4 Uitgaande van een juiste weergave van het interne Defensie-rapport, hoe zwaar weegt voor u het belang van de clustering van de marine-activiteiten in Den Helder? Rechtvaardigt dit belang naar uw mening een additionele kostenpost van zon 250 miljoen gulden?

De marineluchtvaartdienst is nu op twee locaties gestationeerd. Concentratie op één locatie kent grote voordelen, zowel wat betreft operationele synergie als wat betreft doelmatigheid. Dit, gevoegd bij de stimulering van de economie in de kop van Noord-Holland die het gevolg is van deze verplaatsing, heeft ertoe geleid dat het kabinet in pkb-deel 1 van de 5 e Nota Ruimtelijke Ordening een voorkeur heeft uitgesproken voor De Kooy. Zoals bij vraag 3 al gemeld, zal het kabinet op basis van de uitkomsten van de project-pkb incl. MER een definitief besluit nemen.

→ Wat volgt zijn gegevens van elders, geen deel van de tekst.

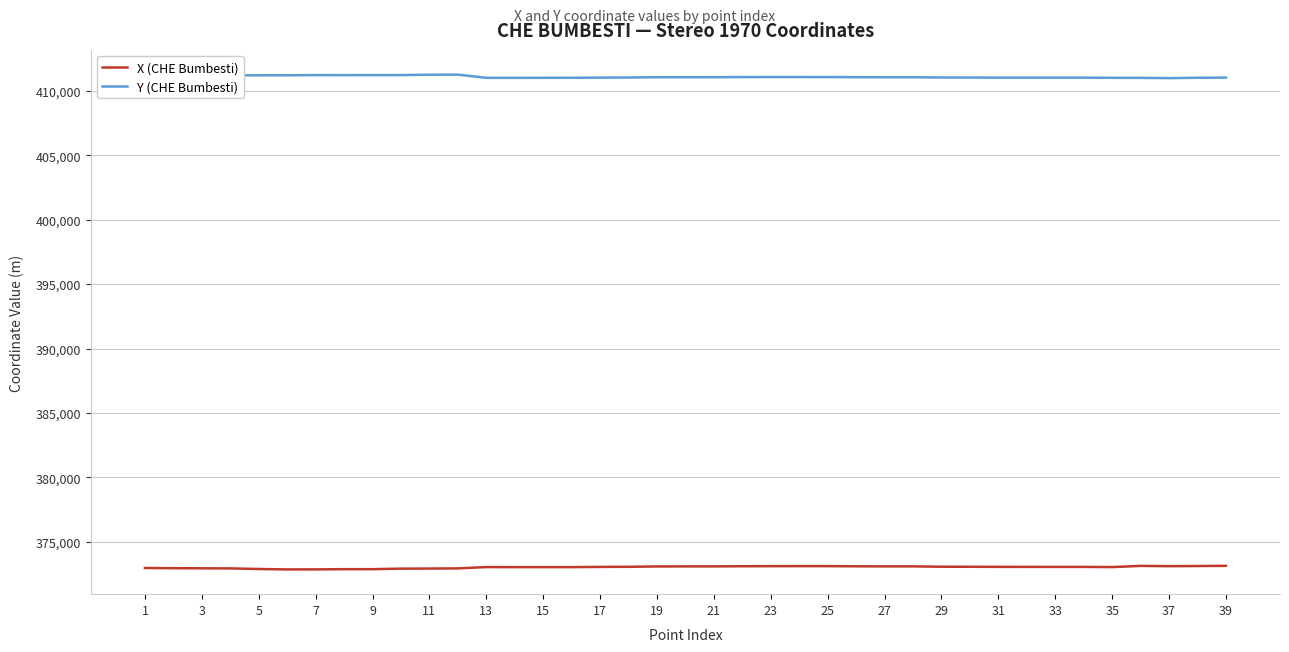

True or false: Y (CHE Bumbesti) and X (CHE Bumbesti) cross at least once.

False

5 Bent u van mening dat, naast de belangen van het ministerie van Defensie met betrekking tot de interne bedrijfsvoering, ook de belangen van milieu, natuur, ruimtelijke ordening dienen te worden gewogen bij het besluit over de verplaatsing van de tien Orions?

Ja; zie verder het antwoord op vraag 3.

6 Bent u bereid om voor de zomer 2001 een afwegingskader over de verplaatsing van de Orions aan de Kamer voor te leggen, gekoppeld aan 1. de voorwaarden van de PKBs Waddenzee en Vijfde Nota en 2. De financiële aspecten van de operatie?

De afwegingskaders die van toepassing zijn op de verplaatsing van de Orions zijn bekend. Ze zijn verwoord in de pkbs Vijfde Nota Ruimtelijke Ordening en Waddenzee. Ze zullen worden ingevuld in het kader van de uit te voeren project-pkb «Verplaatsing Marinevliegkamp».